Pour Elise, le fait que cette capacité hors-norme ne s’appliquait ni à elle ni à sa descendance, l’avait d’abord contrariée. Pensant que, du coup, cela n’avait que très peu d’intérêt et que ça ne valait pas la peine d’y avoir laissé une oreille en chemin. Mais le temps entraînant la sagesse, elle s’en était fait une raison et disait que parfois les surprises qu’offrait la vie, étaient un cadeau, et qu’elle pouvait les apprécier comme toute personne « normale ». Elle pensait souvent à la fameuse scène du film Forrest Gump, dans laquelle il était assis sur un banc en attendant un bus et reprenait une phrase de sa mère « la vie est comme une boîte de chocolat : on ne sait jamais sur quoi l’on va tomber ». C’était devenu sa philosophie de vie faute de pouvoir changer les choses. Mais pour l’heure, son état d’esprit était complètement différent. Voyant Léa dépérir de jour en jour, elle détestait l’idée de ne pas connaître l’issue de cette longue et triste agonie de sa fille. Elle avait tenté de la divertir, de la faire rire, de lui parler de choses sérieuses, du réchauffement climatique, de la crise économique, de sa famille… rien n’y faisait, rien ne la faisait sortir de son mutisme.
C’était Marc, son mari, qui lui avait donné l’idée qui lui semblait être la bonne. Alors qu’ils étaient partis un samedi matin acheter quelques légumes sur le marché du village, il avait pris un oignon et avait dit à sa femme : « Si ta sœur était là, elle nous ferait une pissaladière du tonnerre… ah ta sœur… si elle n’existait pas, il faudrait l’inventer… Qui est le grand chef cuisinier qu’elle a réussi à convaincre de lui donner ses plus grands secrets de cuisine ? Tu n’as pas vu qu’elle comptait nous faire la surprise de nous rejoindre ?»
Ce fut un électrochoc pour Elise, là était la clé. Léa depuis le début avait complètement nié son don. Elle ne connaissait pas encore ses capacités parce qu’elle n’avait pas cherché à les développer et les avait plutôt enfouies au fond d’ellemême. Elise en était persuadée, elle retrouverait le goût de la vie lorsqu’elle comprendrait que ce qu’elle avait perdu était largement compensé par une pépite cachée en elle. Restait alors à découvrir cette pépite. Il lui semblait que Léa avait eu des flashes avant de se renfermer de plus belle, peut-être pouvait-elle aussi lire l’avenir tout comme elle ?
Sa fille était devenue une énigme, il fallait la percer pour pouvoir l’aider. Elle avait alors ressassé durant des jours et des jours et avait fini par trouver une idée qu’elle savait « dangereuse ». En ce sens qu’une fois la mécanique enclenchée, Léa pouvait très bien relativiser son mal-être et prendre possession de sa nouvelle vie ou alors s’y complaire et gâcher le reste de son existence par la rancœur et le dégoût d’elle-même.

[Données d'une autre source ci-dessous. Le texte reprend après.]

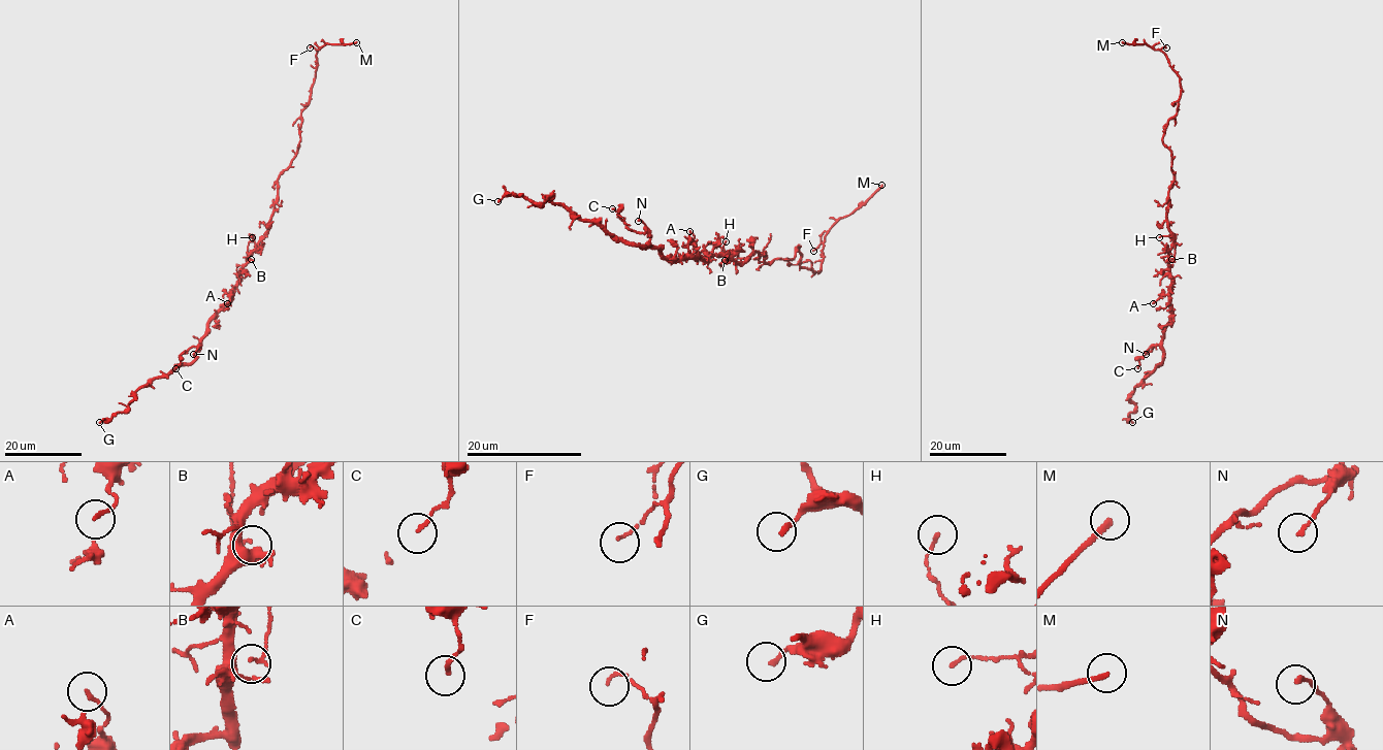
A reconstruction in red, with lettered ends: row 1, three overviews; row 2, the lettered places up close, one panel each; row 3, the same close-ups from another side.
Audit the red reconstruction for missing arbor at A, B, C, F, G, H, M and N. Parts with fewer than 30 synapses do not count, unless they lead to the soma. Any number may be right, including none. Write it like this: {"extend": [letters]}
{"extend": ["M"]}

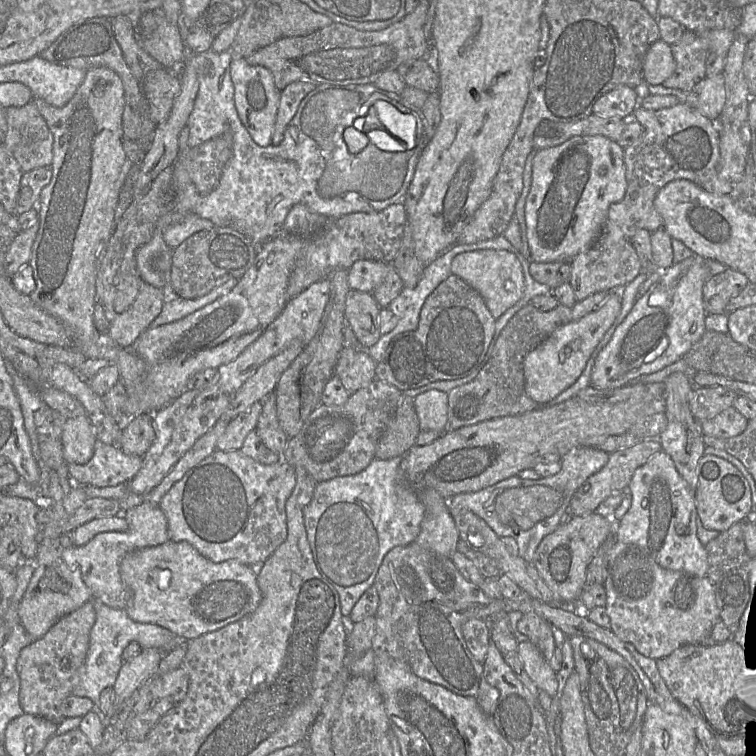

En entrant dans la cour et en voyant sa fille plongée dans ses pensées comme toujours, son cœur battait la chamade. Elle était au bord du malaise tant, il lui semblait qu’il battait vite. Léa ne prêta pas attention à l’arrivée de ses parents. Ce n’est qu’au son d’une voix qu’elle ne connaissait pas qu’elle leva les yeux. C’est avec un regard plein d’interrogations qu’elle regarda d’abord son père puis sa mère. Ils ne répondirent pas à ces questions muettes, c’était à elle de faire un effort.